2 thoughts on “How NOT to Fail at Process Automation and Continual Improvement

  1. Chris Kunselman

    Norman,

    Thank you for your reply and your feedback. I agree with your comments wholeheartedly! I am very familiar with industry standard approaches to value engineering from the business perspective. At one time in my career, I was part of an SAP program that promotes a similar approach to drive value from improving business processes. I was trying to make that connection from within the IT organization to show an approach for IT to drive value for its stakeholders. Also, what we do is not just about calculating the value, but we also help customers implement the end-to-end integrations and automations to remove labor costs. Based on your comments, I am going to have the reference to “value engineering” removed to avoid any confusion with standard industry value engineering approaches.

    Thank you.

  2. Norman

    I’m going to suggest that the “value engineering framework” proposed here is not really value engineering at all, but merely a cost reduction calculation. And that it has a myopic, IT-centric perspective. Figuring out how much money and time (value?) we can save by automating manual tasks is a simple calculation, and hardly needs a framework, a specialist engagement, or even the time of business process optimization resources. The approach suggested here does not even calculate the wasted labor costs incurred by the service recipient whilst waiting for manual service provisioning. If you’re pitching this to the business I’d suggest they don’t care, and you will fail. The IT business perhaps not so much.

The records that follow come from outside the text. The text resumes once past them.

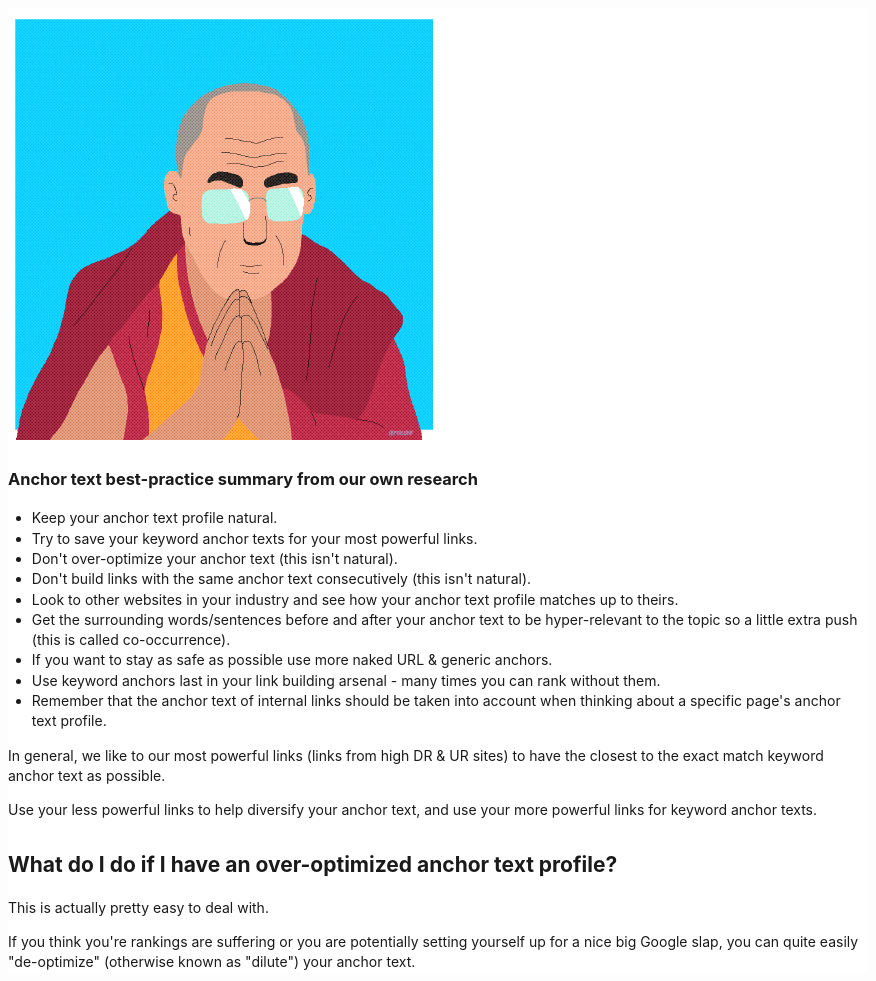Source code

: [![](/images/download-16.gif)](https://devinschumacher.com/wp-content/uploads/2022/08/download-16.gif)

### Anchor text best-practice summary from our own research

- Keep your anchor text profile natural.
- Try to save your keyword anchor texts for your most powerful links.
- Don't over-optimize your anchor text (this isn't natural).
- Don't build links with the same anchor text consecutively (this isn't natural).
- Look to other websites in your industry and see how your anchor text profile matches up to theirs.
- Get the surrounding words/sentences before and after your anchor text to be hyper-relevant to the topic so a little extra push (this is called co-occurrence).
- If you want to stay as safe as possible use more naked URL & generic anchors.
- Use keyword anchors last in your link building arsenal - many times you can rank without them.
- Remember that the anchor text of internal links should be taken into account when thinking about a specific page's anchor text profile.

In general, we like to our most powerful links (links from high DR & UR sites) to have the closest to the exact match keyword anchor text as possible.

Use your less powerful links to help diversify your anchor text, and use your more powerful links for keyword anchor texts.

## What do I do if I have an over-optimized anchor text profile?

This is actually pretty easy to deal with.

If you think you're rankings are suffering or you are potentially setting yourself up for a nice big Google slap, you can quite easily "de-optimize" (otherwise known as "dilute") your anchor text.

    My last comment on this blog was not complimentary…and of course it got deleted and the comments got closed. This comment is not flattering either. The views put forward on this blog are positioned as thought leadership. And censorship (or moderation, depending on your view) helps perpetuate this misconception. But really, over-inflating the sales pitch here is not doing you any favors. If you can extend the value calculation to include the business’ perception of value – the hard and soft benefits of being responsive, the reduction in lost opportunity costs, the ability to allocate previously unavailable resources to higher value activities – then perhaps it’s worthy of being called a “value engineering framework”. Otherwise it just looks like you’re making stuff up.